My membership application for the GSDCA has been received and my first issue of the Review came on Monday. Here I go!!

I do not have a GSD yet as I lost my rescued male on March 7th. With any luck, I will have a female in about one year whose maternal grandfather is the 2008 American and Canadian Grand Victor and whose paternal grandfather is a titled West German show line import. The first breeding of this pairing is on the ground now, however, there are two others in line for pick females and I can have the pick female from the repeat breeding in about one year. There are three females and six males in the brand new litter. 

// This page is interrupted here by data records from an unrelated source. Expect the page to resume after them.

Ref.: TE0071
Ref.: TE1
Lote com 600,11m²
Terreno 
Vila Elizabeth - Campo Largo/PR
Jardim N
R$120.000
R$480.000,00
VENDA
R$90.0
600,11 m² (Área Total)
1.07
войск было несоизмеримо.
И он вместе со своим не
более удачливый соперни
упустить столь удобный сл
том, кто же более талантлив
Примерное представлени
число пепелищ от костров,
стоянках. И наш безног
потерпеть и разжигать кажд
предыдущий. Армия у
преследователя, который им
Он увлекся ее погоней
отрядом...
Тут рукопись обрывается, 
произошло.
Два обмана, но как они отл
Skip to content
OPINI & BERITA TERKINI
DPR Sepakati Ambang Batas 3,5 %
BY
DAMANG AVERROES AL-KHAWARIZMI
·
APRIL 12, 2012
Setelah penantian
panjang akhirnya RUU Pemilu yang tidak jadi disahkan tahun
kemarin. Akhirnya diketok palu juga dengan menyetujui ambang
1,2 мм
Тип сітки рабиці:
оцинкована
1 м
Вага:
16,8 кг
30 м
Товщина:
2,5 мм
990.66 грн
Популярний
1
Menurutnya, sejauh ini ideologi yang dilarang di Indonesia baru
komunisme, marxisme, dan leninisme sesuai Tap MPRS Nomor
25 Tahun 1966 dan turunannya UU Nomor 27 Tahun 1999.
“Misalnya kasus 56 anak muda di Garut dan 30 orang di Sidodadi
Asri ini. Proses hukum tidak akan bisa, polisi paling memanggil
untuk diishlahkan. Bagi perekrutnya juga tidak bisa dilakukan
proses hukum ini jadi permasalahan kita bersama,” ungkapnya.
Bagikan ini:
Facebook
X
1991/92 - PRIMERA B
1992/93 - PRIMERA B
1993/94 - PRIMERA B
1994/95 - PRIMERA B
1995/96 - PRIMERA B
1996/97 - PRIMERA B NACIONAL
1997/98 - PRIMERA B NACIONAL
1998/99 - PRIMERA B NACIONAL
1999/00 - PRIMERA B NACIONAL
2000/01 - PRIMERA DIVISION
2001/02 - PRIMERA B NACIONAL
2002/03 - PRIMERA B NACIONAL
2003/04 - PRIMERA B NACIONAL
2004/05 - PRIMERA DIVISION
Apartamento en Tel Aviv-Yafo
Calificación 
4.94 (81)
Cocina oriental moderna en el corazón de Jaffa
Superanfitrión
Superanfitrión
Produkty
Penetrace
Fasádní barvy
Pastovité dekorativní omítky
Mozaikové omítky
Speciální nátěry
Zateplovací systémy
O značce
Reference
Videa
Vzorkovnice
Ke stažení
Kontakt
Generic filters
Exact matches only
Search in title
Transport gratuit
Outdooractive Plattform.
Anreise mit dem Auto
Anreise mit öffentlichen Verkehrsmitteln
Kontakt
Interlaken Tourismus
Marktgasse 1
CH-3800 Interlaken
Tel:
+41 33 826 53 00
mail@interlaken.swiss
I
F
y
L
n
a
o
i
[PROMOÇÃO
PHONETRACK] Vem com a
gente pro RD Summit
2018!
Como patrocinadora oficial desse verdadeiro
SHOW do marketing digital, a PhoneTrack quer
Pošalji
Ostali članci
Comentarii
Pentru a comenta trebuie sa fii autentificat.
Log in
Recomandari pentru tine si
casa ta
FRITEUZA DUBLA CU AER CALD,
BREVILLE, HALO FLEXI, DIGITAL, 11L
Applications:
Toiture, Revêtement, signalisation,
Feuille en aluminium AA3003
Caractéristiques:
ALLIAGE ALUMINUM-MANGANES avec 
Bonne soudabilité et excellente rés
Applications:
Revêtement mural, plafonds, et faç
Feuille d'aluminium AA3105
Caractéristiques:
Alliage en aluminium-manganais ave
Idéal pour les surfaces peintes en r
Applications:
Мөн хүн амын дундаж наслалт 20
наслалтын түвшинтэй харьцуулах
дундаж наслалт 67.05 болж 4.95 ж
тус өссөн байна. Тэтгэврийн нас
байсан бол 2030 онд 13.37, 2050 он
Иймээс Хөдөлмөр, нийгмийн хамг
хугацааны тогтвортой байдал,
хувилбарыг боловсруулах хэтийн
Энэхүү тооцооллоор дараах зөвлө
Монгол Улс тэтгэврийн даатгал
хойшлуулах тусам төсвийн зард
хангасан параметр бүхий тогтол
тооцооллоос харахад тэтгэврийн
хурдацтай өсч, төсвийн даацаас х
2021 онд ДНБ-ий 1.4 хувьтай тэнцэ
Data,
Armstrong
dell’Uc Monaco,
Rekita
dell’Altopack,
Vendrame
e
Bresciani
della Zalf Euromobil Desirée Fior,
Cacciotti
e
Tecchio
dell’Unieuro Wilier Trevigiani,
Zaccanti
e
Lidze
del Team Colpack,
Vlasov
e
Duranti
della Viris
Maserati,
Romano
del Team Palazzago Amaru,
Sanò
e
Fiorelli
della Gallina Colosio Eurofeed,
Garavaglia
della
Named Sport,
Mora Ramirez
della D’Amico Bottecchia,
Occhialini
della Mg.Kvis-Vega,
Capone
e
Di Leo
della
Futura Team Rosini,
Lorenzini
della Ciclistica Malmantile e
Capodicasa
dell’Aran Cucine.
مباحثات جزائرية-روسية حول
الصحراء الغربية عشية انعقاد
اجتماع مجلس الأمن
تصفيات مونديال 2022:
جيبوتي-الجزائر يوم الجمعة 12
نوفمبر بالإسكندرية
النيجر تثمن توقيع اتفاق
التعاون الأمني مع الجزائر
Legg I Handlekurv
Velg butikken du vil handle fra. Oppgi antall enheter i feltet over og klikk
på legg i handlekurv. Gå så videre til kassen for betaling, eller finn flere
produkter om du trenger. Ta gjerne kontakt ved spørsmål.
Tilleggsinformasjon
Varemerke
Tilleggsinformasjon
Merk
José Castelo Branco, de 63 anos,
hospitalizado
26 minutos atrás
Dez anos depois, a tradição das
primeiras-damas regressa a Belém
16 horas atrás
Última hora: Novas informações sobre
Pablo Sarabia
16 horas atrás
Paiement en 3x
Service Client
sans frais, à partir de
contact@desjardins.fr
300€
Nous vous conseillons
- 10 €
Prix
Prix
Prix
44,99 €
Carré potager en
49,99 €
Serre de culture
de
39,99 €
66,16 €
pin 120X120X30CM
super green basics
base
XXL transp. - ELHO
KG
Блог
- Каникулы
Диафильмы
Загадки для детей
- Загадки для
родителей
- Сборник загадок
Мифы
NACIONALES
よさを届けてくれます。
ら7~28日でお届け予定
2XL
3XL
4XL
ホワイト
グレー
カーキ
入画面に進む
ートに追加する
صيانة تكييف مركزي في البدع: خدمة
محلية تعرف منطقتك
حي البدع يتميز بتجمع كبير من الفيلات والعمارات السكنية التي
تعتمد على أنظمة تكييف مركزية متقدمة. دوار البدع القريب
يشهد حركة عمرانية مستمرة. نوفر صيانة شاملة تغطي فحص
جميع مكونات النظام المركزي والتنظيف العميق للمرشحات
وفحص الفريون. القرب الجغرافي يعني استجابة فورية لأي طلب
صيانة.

Now to study! I have been showing another breed in AKC conformation for seventeen years and may give my prospective GSD a go as well. However, I am pretty certain that a handler is in order . I may also do UKC shows and IABCA too as I have friends that do all three. In the meantime, I will continue rescuing and fostering until there is a puppy for me.


----------



## MaggieRoseLee (Aug 17, 2001)

Your on your way! 

Great that you are taking your time. Hey, you think about agility with your dog???


----------



## cliffson1 (Sep 2, 2006)

Good Luck and enjoy yourself!!


----------



## WVGSD (Nov 28, 2006)

MaggieRoseLee said:


> Your on your way!
> 
> Great that you are taking your time. Hey, you think about agility with your dog???


There are a few good trainers within one hour of me, so agility and rally as well as traditional obedience are all possibilities. In the 90s I put two CDs on non-GSDs in the past and have kept my current dogs trained at the basic level, so anything is possible. I love training and expect to keep any and all dogs that I have (personal and fosters) involved at some level throughout their lives.


----------